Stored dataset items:

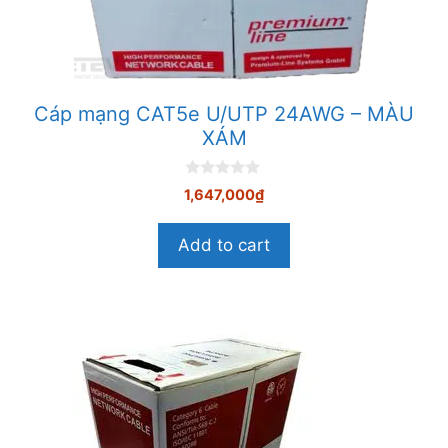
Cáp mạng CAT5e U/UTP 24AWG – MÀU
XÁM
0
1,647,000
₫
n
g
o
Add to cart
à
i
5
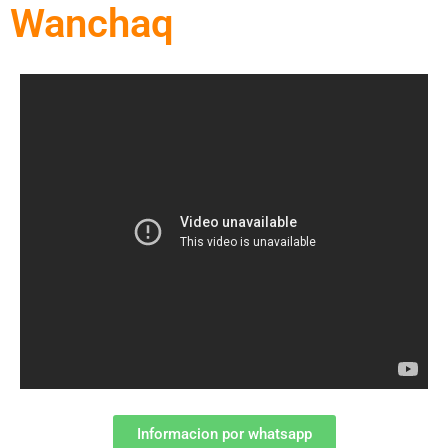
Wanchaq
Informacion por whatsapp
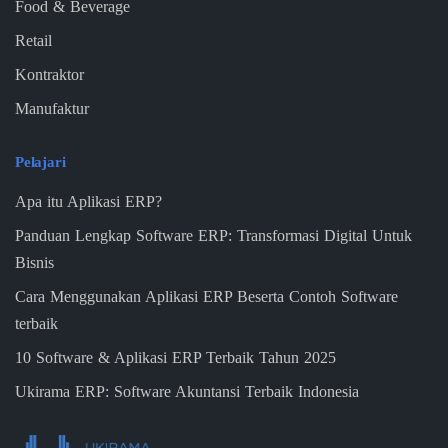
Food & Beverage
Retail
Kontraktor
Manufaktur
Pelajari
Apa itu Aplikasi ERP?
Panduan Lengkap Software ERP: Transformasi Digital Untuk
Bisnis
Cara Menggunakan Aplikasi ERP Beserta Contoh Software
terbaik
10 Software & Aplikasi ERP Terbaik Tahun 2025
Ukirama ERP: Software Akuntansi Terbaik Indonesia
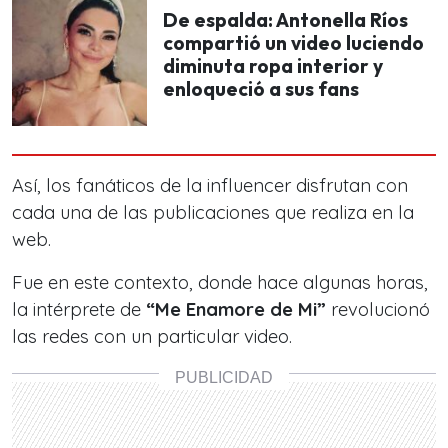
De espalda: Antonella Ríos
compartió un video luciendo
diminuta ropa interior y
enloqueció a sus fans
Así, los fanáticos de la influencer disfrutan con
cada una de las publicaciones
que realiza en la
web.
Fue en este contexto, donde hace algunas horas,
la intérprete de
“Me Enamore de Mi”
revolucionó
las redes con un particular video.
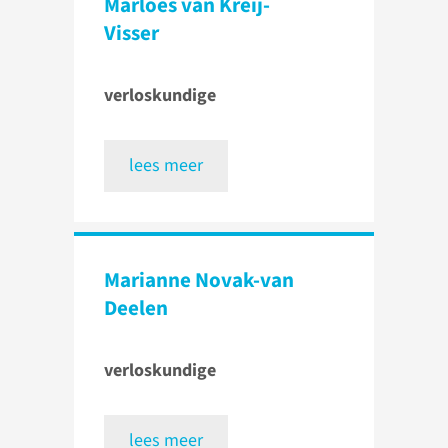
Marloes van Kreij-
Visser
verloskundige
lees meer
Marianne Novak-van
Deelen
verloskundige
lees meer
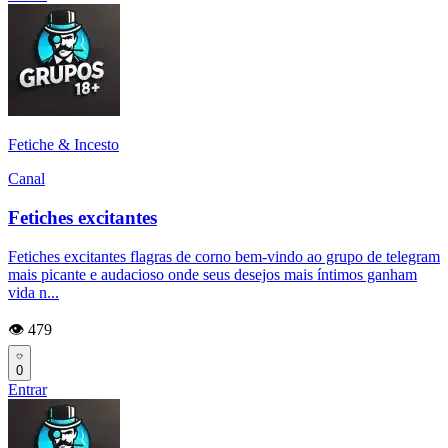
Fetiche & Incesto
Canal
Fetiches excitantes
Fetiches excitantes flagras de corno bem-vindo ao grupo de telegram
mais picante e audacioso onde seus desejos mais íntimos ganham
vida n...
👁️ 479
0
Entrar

* * *

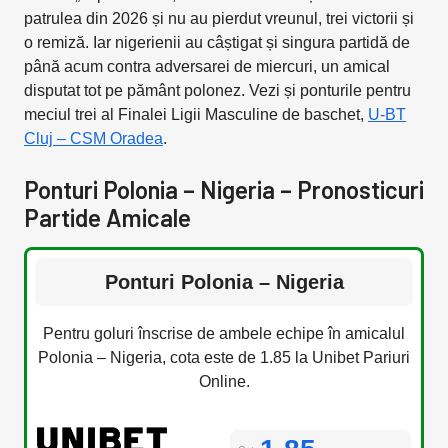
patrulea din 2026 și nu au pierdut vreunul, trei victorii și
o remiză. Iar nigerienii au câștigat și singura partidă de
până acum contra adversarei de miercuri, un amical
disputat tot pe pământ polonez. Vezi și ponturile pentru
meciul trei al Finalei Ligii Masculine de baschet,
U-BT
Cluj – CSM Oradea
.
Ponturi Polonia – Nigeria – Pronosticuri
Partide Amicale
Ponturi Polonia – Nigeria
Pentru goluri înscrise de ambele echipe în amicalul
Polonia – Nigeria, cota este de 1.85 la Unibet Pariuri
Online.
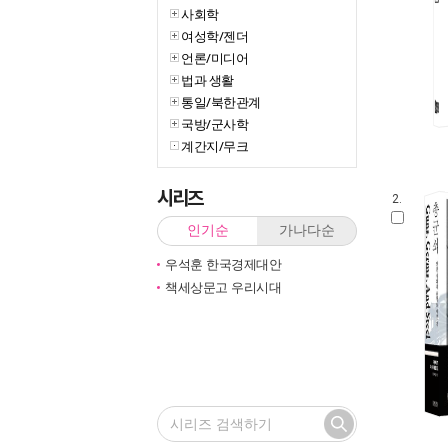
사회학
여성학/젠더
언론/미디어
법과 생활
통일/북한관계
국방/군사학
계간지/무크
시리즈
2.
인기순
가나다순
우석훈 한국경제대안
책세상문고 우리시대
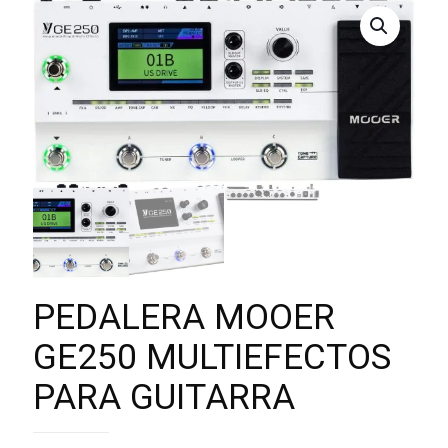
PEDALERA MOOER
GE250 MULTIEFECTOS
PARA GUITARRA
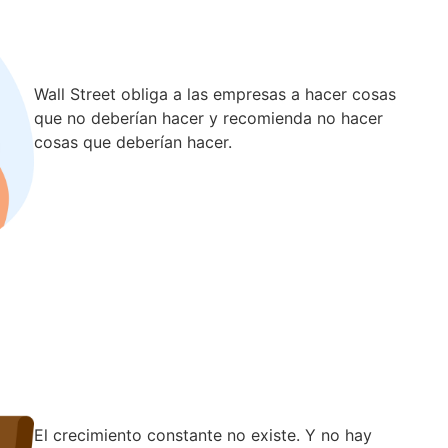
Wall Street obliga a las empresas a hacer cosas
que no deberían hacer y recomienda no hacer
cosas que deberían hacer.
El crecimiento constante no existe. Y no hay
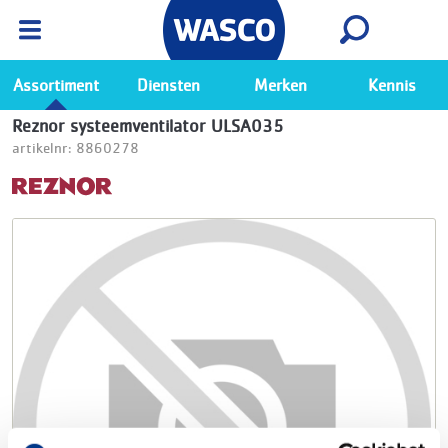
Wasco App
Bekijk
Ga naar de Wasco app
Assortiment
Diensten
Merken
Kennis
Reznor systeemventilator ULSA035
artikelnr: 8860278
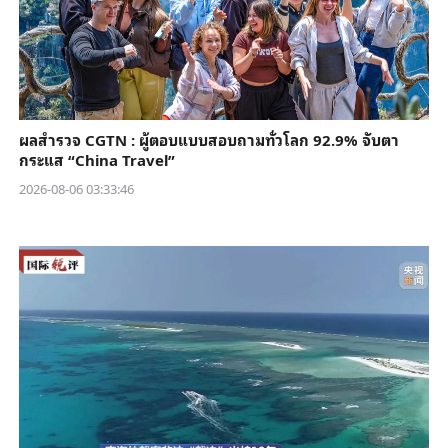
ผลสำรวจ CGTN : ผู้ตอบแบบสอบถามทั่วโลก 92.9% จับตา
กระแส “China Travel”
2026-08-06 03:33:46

--

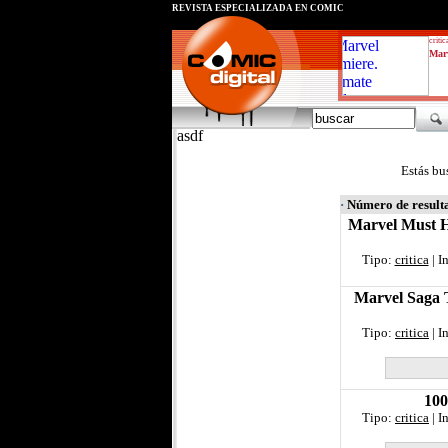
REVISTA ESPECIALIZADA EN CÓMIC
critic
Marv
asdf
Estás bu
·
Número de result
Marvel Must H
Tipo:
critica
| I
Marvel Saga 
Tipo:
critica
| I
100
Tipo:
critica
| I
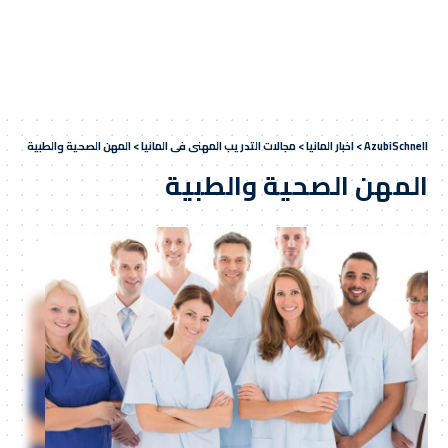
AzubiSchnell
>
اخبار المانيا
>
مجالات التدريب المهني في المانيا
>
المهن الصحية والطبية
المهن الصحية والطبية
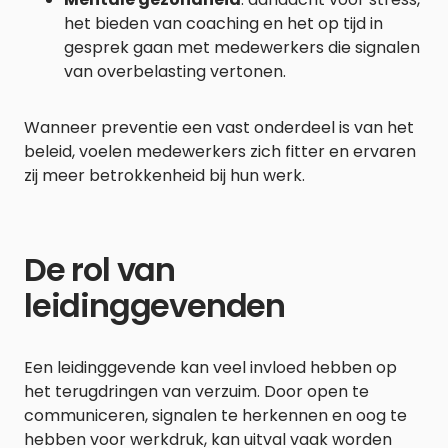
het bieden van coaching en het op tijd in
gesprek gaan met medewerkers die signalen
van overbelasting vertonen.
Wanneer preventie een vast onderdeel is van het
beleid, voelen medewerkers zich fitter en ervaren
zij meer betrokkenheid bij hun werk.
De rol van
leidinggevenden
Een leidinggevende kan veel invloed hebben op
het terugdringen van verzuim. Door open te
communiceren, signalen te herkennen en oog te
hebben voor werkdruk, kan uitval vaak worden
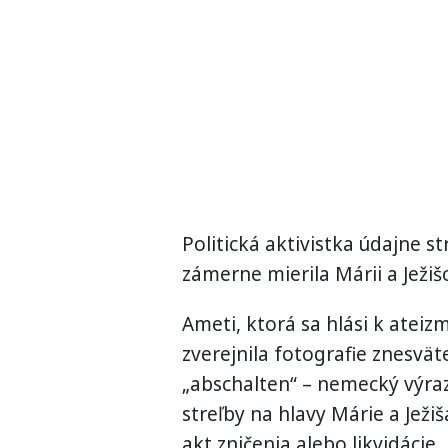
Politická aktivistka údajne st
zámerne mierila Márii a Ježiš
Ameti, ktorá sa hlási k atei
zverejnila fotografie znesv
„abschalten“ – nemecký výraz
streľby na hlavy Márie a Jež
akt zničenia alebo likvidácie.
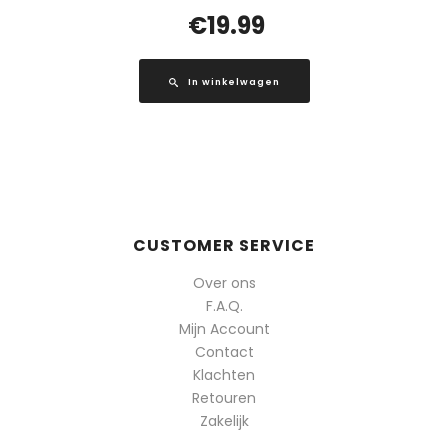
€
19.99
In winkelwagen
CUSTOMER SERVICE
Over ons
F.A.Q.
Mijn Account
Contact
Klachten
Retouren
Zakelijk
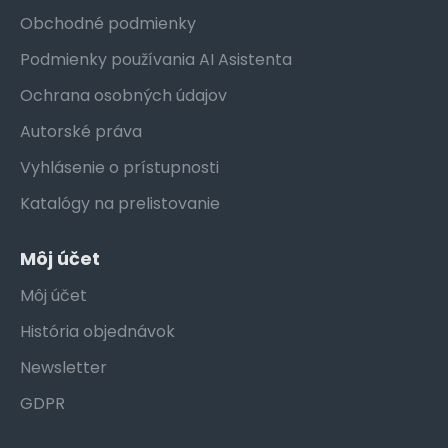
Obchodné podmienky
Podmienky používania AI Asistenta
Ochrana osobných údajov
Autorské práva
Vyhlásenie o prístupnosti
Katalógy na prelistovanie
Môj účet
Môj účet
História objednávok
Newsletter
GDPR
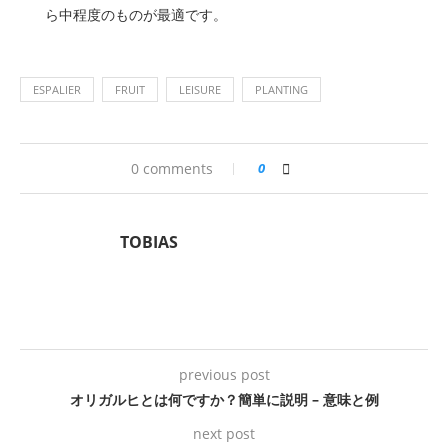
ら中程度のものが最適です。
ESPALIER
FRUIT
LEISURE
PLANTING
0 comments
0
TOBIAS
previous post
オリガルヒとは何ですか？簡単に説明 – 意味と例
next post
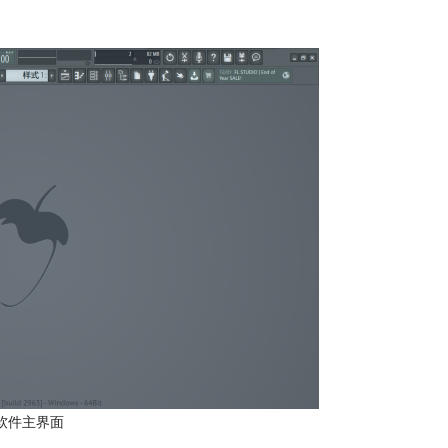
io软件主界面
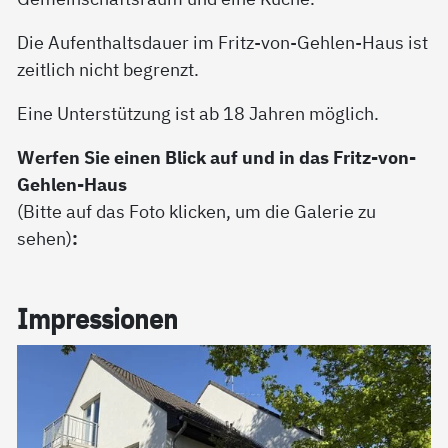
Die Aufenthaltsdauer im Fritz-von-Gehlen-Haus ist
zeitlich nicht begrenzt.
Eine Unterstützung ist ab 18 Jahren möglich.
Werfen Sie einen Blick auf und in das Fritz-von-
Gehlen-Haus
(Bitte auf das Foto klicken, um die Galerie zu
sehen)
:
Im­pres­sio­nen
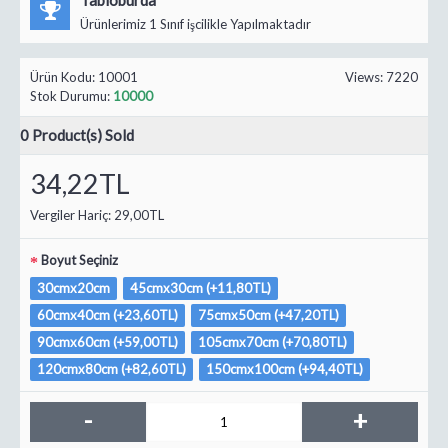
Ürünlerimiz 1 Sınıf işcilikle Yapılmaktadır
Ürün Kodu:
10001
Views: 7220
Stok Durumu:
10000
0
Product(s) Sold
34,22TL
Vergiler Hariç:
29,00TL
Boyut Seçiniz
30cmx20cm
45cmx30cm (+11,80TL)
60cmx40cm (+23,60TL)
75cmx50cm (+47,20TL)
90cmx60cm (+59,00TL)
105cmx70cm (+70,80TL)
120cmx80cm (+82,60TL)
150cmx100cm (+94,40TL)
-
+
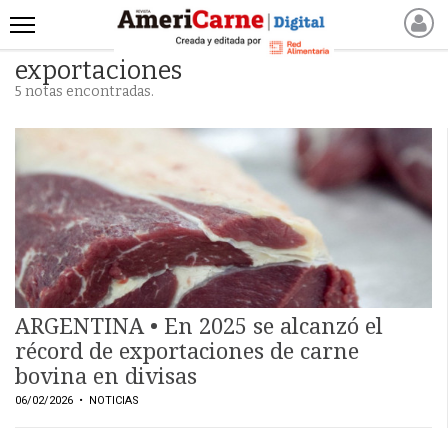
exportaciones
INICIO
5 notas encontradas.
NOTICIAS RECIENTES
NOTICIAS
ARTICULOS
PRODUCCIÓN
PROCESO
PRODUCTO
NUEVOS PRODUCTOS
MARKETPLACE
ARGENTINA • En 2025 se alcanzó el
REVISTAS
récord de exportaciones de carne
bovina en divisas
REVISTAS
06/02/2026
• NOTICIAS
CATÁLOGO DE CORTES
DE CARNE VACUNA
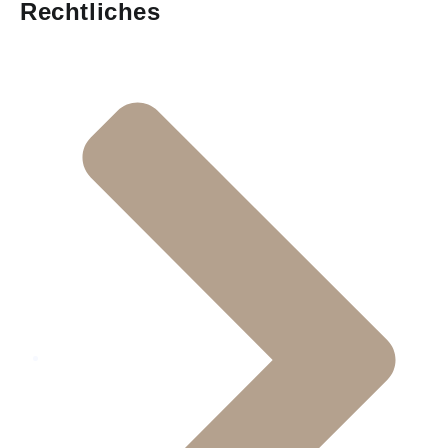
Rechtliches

INSTRUCTIONS TO FOLLOW ::
Reproduce exactly the lines above that run from the one with "Partide Amicale" to the one with "2026-08-06 03:33:46", both included, leaving pictures out.

OUTPUT FOR THIS EXERCISE ::
Partide Amicale
Ponturi Polonia – Nigeria
Pentru goluri înscrise de ambele echipe în amicalul
Polonia – Nigeria, cota este de 1.85 la Unibet Pariuri
Online.
사회학
여성학/젠더
언론/미디어
법과 생활
통일/북한관계
국방/군사학
계간지/무크
시리즈
2.
인기순
가나다순
우석훈 한국경제대안
책세상문고 우리시대
PEDALERA MOOER
GE250 MULTIEFECTOS
PARA GUITARRA
Wall Street obliga a las empresas a hacer cosas
que no deberían hacer y recomienda no hacer
cosas que deberían hacer.
El crecimiento constante no existe. Y no hay
Wasco App
Bekijk
Ga naar de Wasco app
Assortiment
Diensten
Merken
Kennis
Reznor systeemventilator ULSA035
artikelnr: 8860278
ผลสำรวจ CGTN : ผู้ตอบแบบสอบถามทั่วโลก 92.9% จับตา
กระแส “China Travel”
2026-08-06 03:33:46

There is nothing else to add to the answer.